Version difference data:
'''

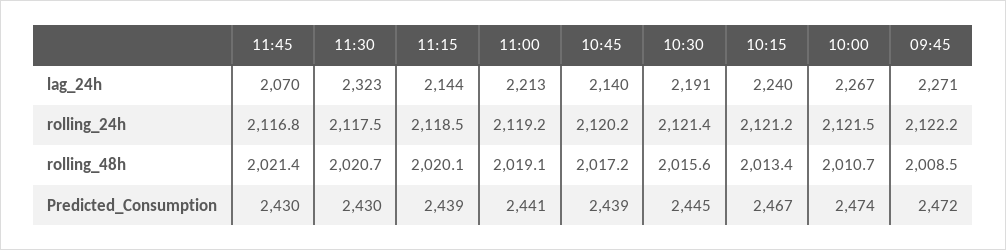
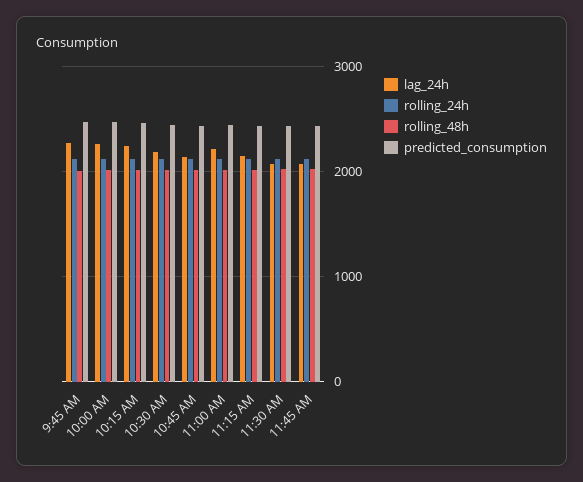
  {
    "lag_24h": {
      "11:45": 2070,
-     "11:30": 2323,
+     "11:30": 2100,
      "11:15": 2144,
      "11:00": 2213,
      "10:45": 2140,
      "10:30": 2191,
      "10:15": 2240,
      "10:00": 2267,
      "09:45": 2271
    },
    "rolling_24h": {
      "11:45": 2116.8,
      "11:30": 2117.5,
      "11:15": 2118.5,
      "11:00": 2119.2,
      "10:45": 2120.2,
      "10:30": 2121.4,
      "10:15": 2121.2,
      "10:00": 2121.5,
      "09:45": 2122.2
    },
    "rolling_48h": {
      "11:45": 2021.4,
      "11:30": 2020.7,
      "11:15": 2020.1,
      "11:00": 2019.1,
      "10:45": 2017.2,
      "10:30": 2015.6,
      "10:15": 2013.4,
      "10:00": 2010.7,
      "09:45": 2008.5
    },
    "Predicted_Consumption": {
      "11:45": 2430,
      "11:30": 2430,
      "11:15": 2439,
      "11:00": 2441,
      "10:45": 2439,
      "10:30": 2445,
      "10:15": 2467,
      "10:00": 2474,
      "09:45": 2472
    }
  }

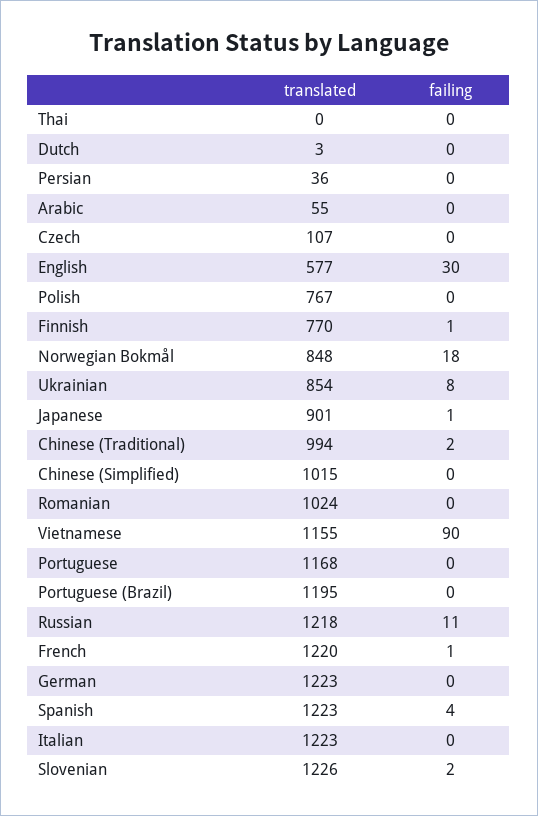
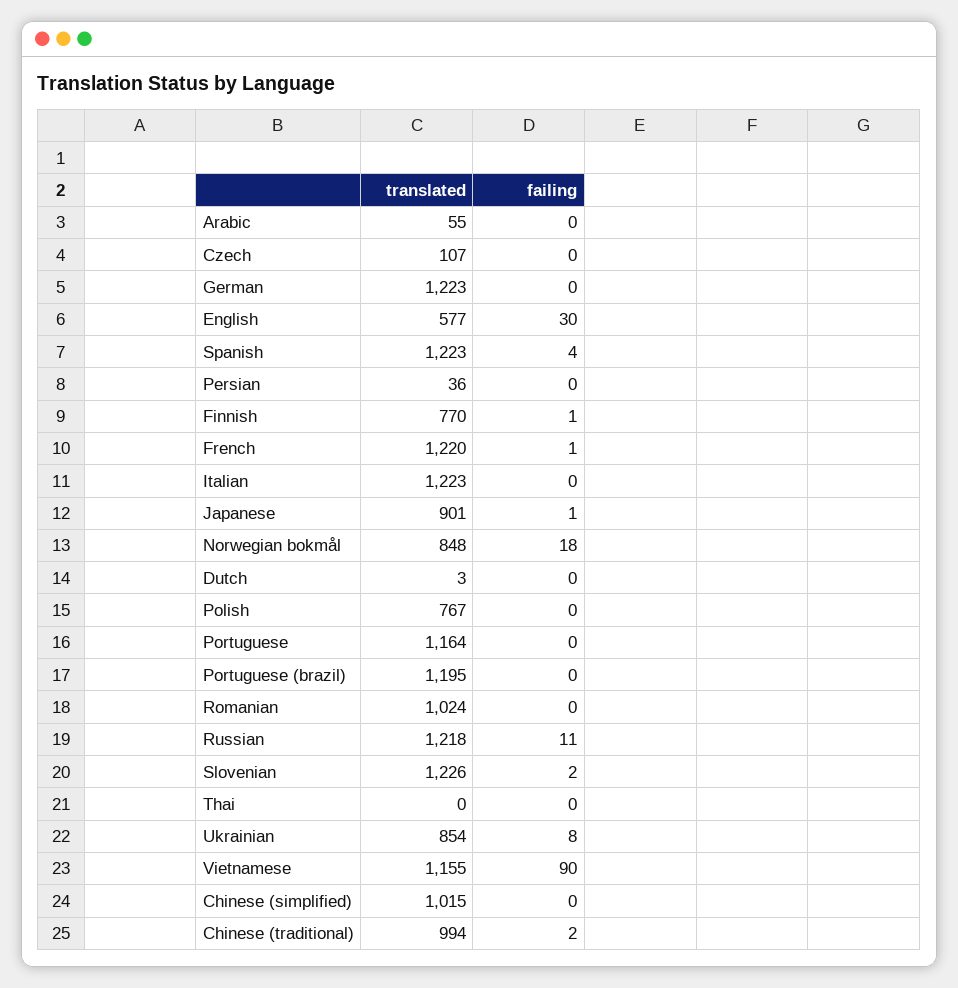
  {
    "translated": {
      "Thai": 0,
      "Dutch": 3,
      "Persian": 36,
      "Arabic": 55,
      "Czech": 107,
      "English": 577,
      "Polish": 767,
      "Finnish": 770,
      "Norwegian Bokmål": 848,
      "Ukrainian": 854,
      "Japanese": 901,
      "Chinese (Traditional)": 994,
      "Chinese (Simplified)": 1015,
      "Romanian": 1024,
      "Vietnamese": 1155,
-     "Portuguese": 1168,
+     "Portuguese": 1164,
      "Portuguese (Brazil)": 1195,
      "Russian": 1218,
      "French": 1220,
      "German": 1223,
      "Spanish": 1223,
      "Italian": 1223,
      "Slovenian": 1226
    },
    "failing": {
      "Thai": 0,
      "Dutch": 0,
      "Persian": 0,
      "Arabic": 0,
      "Czech": 0,
      "English": 30,
      "Polish": 0,
      "Finnish": 1,
      "Norwegian Bokmål": 18,
      "Ukrainian": 8,
      "Japanese": 1,
      "Chinese (Traditional)": 2,
      "Chinese (Simplified)": 0,
      "Romanian": 0,
      "Vietnamese": 90,
      "Portuguese": 0,
      "Portuguese (Brazil)": 0,
      "Russian": 11,
      "French": 1,
      "German": 0,
      "Spanish": 4,
      "Italian": 0,
      "Slovenian": 2
    }
  }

'''

Print all entries exactly; skip the pictures.

Your solution:
  {
    "lag_24h": {
      "11:45": 2070,
-     "11:30": 2323,
+     "11:30": 2100,
      "11:15": 2144,
      "11:00": 2213,
      "10:45": 2140,
      "10:30": 2191,
      "10:15": 2240,
      "10:00": 2267,
      "09:45": 2271
    },
    "rolling_24h": {
      "11:45": 2116.8,
      "11:30": 2117.5,
      "11:15": 2118.5,
      "11:00": 2119.2,
      "10:45": 2120.2,
      "10:30": 2121.4,
      "10:15": 2121.2,
      "10:00": 2121.5,
      "09:45": 2122.2
    },
    "rolling_48h": {
      "11:45": 2021.4,
      "11:30": 2020.7,
      "11:15": 2020.1,
      "11:00": 2019.1,
      "10:45": 2017.2,
      "10:30": 2015.6,
      "10:15": 2013.4,
      "10:00": 2010.7,
      "09:45": 2008.5
    },
    "Predicted_Consumption": {
      "11:45": 2430,
      "11:30": 2430,
      "11:15": 2439,
      "11:00": 2441,
      "10:45": 2439,
      "10:30": 2445,
      "10:15": 2467,
      "10:00": 2474,
      "09:45": 2472
    }
  }

  {
    "translated": {
      "Thai": 0,
      "Dutch": 3,
      "Persian": 36,
      "Arabic": 55,
      "Czech": 107,
      "English": 577,
      "Polish": 767,
      "Finnish": 770,
      "Norwegian Bokmål": 848,
      "Ukrainian": 854,
      "Japanese": 901,
      "Chinese (Traditional)": 994,
      "Chinese (Simplified)": 1015,
      "Romanian": 1024,
      "Vietnamese": 1155,
-     "Portuguese": 1168,
+     "Portuguese": 1164,
      "Portuguese (Brazil)": 1195,
      "Russian": 1218,
      "French": 1220,
      "German": 1223,
      "Spanish": 1223,
      "Italian": 1223,
      "Slovenian": 1226
    },
    "failing": {
      "Thai": 0,
      "Dutch": 0,
      "Persian": 0,
      "Arabic": 0,
      "Czech": 0,
      "English": 30,
      "Polish": 0,
      "Finnish": 1,
      "Norwegian Bokmål": 18,
      "Ukrainian": 8,
      "Japanese": 1,
      "Chinese (Traditional)": 2,
      "Chinese (Simplified)": 0,
      "Romanian": 0,
      "Vietnamese": 90,
      "Portuguese": 0,
      "Portuguese (Brazil)": 0,
      "Russian": 11,
      "French": 1,
      "German": 0,
      "Spanish": 4,
      "Italian": 0,
      "Slovenian": 2
    }
  }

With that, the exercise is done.